§ **TASK INSTRUCTIONS**
Below is a listing; repeat exactly the lines from the one containing "Concentrations offered: Accounting, Business" to the one containing "ing machine, having", both included.

Start of THE INPUT

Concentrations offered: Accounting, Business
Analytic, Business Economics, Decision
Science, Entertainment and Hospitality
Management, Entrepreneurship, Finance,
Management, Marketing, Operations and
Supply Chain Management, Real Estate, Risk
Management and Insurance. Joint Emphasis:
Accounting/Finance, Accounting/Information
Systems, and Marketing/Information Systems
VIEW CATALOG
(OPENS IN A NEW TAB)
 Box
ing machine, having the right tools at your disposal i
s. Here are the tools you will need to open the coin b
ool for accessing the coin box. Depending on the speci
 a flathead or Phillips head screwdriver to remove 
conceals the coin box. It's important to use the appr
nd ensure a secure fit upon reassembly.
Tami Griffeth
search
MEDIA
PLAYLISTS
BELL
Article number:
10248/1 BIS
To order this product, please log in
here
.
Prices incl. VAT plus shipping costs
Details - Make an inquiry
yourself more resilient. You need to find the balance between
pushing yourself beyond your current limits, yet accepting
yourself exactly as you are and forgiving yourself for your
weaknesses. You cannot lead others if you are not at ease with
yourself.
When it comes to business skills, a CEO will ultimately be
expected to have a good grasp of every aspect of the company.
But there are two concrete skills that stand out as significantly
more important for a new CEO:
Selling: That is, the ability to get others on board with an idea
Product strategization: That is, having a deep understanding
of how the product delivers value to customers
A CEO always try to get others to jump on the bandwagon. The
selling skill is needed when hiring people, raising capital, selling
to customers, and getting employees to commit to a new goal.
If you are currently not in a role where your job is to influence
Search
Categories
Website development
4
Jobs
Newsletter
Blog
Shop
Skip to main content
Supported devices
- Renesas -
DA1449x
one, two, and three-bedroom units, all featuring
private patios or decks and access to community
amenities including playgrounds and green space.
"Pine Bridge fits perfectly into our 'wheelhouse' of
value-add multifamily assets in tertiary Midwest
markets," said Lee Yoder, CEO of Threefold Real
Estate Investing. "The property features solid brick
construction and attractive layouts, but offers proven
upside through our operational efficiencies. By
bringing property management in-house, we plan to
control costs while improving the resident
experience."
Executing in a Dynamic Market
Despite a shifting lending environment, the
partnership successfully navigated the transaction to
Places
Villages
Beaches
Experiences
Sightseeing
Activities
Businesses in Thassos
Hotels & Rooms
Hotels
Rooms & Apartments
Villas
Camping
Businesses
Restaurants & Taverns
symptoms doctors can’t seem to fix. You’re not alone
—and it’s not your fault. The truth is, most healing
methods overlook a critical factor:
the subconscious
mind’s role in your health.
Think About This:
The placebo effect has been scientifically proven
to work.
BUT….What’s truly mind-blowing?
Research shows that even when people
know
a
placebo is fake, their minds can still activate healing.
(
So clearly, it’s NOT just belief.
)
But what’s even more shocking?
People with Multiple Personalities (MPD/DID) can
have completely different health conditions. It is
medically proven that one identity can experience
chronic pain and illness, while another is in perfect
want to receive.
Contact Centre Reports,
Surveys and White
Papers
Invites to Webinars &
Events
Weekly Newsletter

End of THE INPUT
Start of THE INPUT

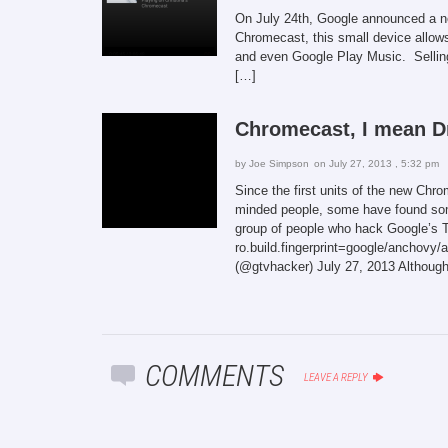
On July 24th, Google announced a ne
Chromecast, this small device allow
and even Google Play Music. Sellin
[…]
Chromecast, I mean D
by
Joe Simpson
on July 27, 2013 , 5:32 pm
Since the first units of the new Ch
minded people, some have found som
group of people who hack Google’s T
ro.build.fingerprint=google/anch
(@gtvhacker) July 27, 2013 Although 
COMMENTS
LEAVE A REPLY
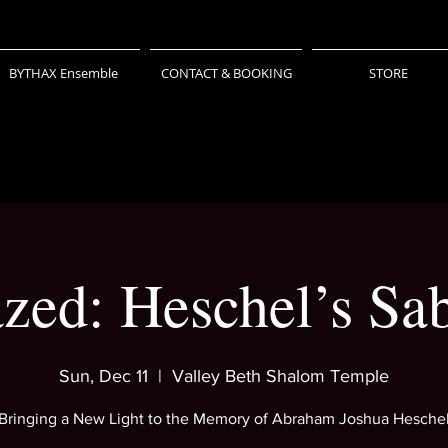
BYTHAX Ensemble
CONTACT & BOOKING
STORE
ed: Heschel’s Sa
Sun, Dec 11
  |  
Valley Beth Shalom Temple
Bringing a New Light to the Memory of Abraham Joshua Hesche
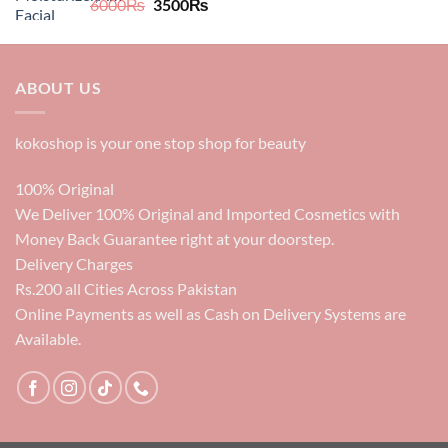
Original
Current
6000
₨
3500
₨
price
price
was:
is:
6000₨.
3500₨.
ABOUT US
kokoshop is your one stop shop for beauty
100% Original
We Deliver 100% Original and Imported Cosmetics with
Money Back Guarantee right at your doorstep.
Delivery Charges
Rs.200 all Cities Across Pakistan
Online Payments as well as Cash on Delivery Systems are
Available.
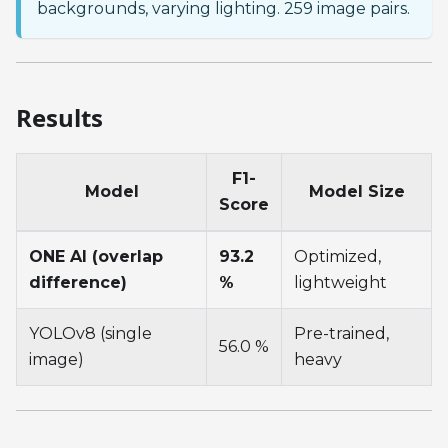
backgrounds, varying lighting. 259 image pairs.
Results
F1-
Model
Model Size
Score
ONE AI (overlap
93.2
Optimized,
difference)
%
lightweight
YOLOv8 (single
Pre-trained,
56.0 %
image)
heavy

End of THE INPUT

§ **FINISHED EXERCISE**
Concentrations offered: Accounting, Business
Analytic, Business Economics, Decision
Science, Entertainment and Hospitality
Management, Entrepreneurship, Finance,
Management, Marketing, Operations and
Supply Chain Management, Real Estate, Risk
Management and Insurance. Joint Emphasis:
Accounting/Finance, Accounting/Information
Systems, and Marketing/Information Systems
VIEW CATALOG
(OPENS IN A NEW TAB)
 Box
ing machine, having the right tools at your disposal i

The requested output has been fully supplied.